Trust - the output of the 10 Principles of Open Business - is essential for success in today's open economy.
But we should note that its value varies across market segments. Trust will attract the right staff, keep the organisation honest and true to its beliefs and inspire people to perform at their best. But its impact on consumer action varies depending on choice/ease of switching and price sensitivity.
This may explain why even when we lose trust in something we don't always stop using it.
The graph included here illustrates my plotting of some market segments and institutions which shows us which should put the greatest efforts into building trust for the purpose of impacting consumer behaviour.
Where it's very difficult to switch (ie your daily commute by train) trust has some value but building it won't encourage more commuters to use a rail company. They just may feel a little better about the next price hike, a little safer while on board.
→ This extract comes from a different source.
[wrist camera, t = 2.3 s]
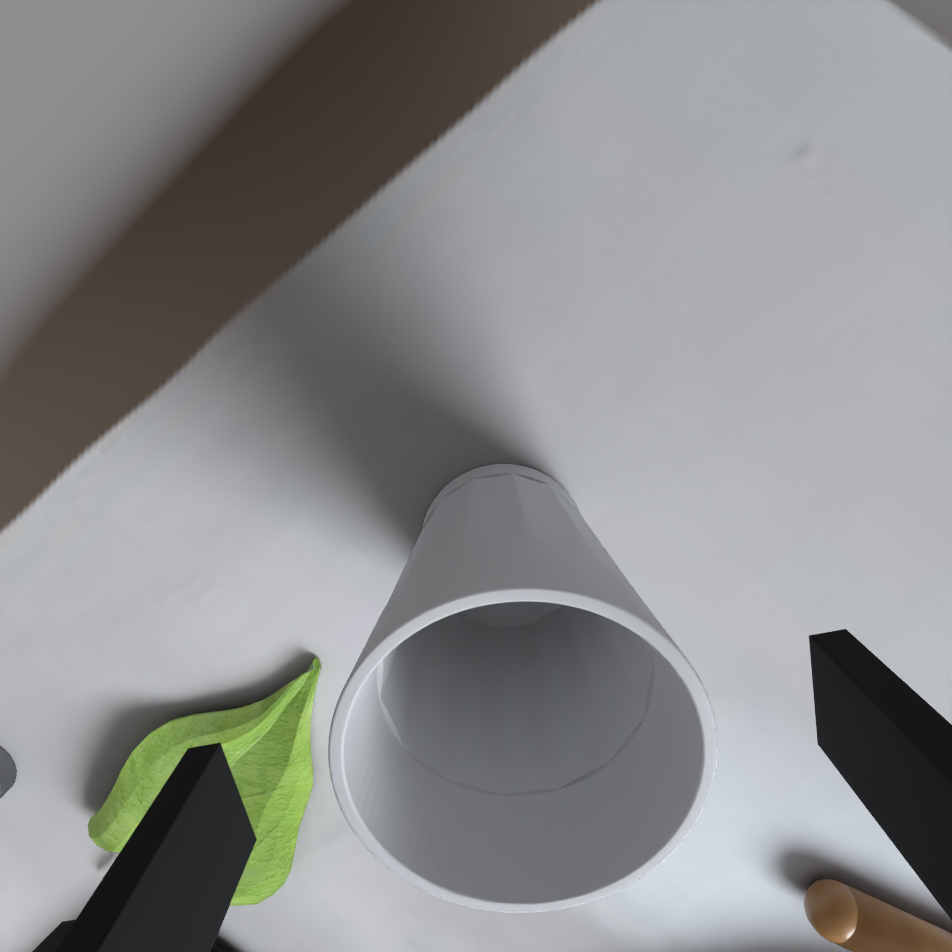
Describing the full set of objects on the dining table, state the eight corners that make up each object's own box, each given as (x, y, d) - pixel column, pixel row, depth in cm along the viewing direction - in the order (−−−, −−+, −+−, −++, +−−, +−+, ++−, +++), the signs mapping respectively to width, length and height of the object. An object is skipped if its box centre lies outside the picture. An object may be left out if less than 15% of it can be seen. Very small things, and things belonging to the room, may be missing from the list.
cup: (356, 533, 24) (246, 748, 13) (514, 397, 23) (548, 504, 11) (492, 670, 26) (501, 968, 15) (647, 551, 25) (795, 780, 13)
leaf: (42, 830, 29) (10, 869, 27) (269, 615, 26) (251, 642, 24) (194, 938, 30) (175, 982, 28) (424, 749, 27) (420, 784, 25)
While there is no option when it comes to your police service you could argue there is little requirement to build trust to change user behaviour (though trusting the service does of course encourage people to be more open with it, even if we can't go and share our intel with an alternative organisation).
The key area for trust as an investment in behavioural change seems to be where both the cost of both switching and the price sensitivity is low (the top right quadrant).
Here we find the banks, the media, transport. Most retail vendors would fall here. Topically - politically parties appear a standout. Trust should be everything to them.
My positioning of supermarkets on this grid may explain why - despite the repeated crises of trust in our supermarket giants (even Open Business advocates Tesco) - there hasn't been a mass exodus of customers. Tesco's market share is down less than 2% year on year according to Kantar (Oct 2014). But that's based on spend, not numbers of customers. Customers are less likely to have left Tesco for Aldi or Lidl over issues of trust than they are over issues of price. They have added an Aldi run to their routine Tesco buys, not abandoned it completely.
These positions aren't fixed. IF through Open Business or other investment in building trust (and blockchain is being advocated as one such tool by The 10 Principles Co-author Jamie Burke) organisations can make trust a competitive advantage they can become more resistant to start-ups and new-comers who do not have a trust bank already established.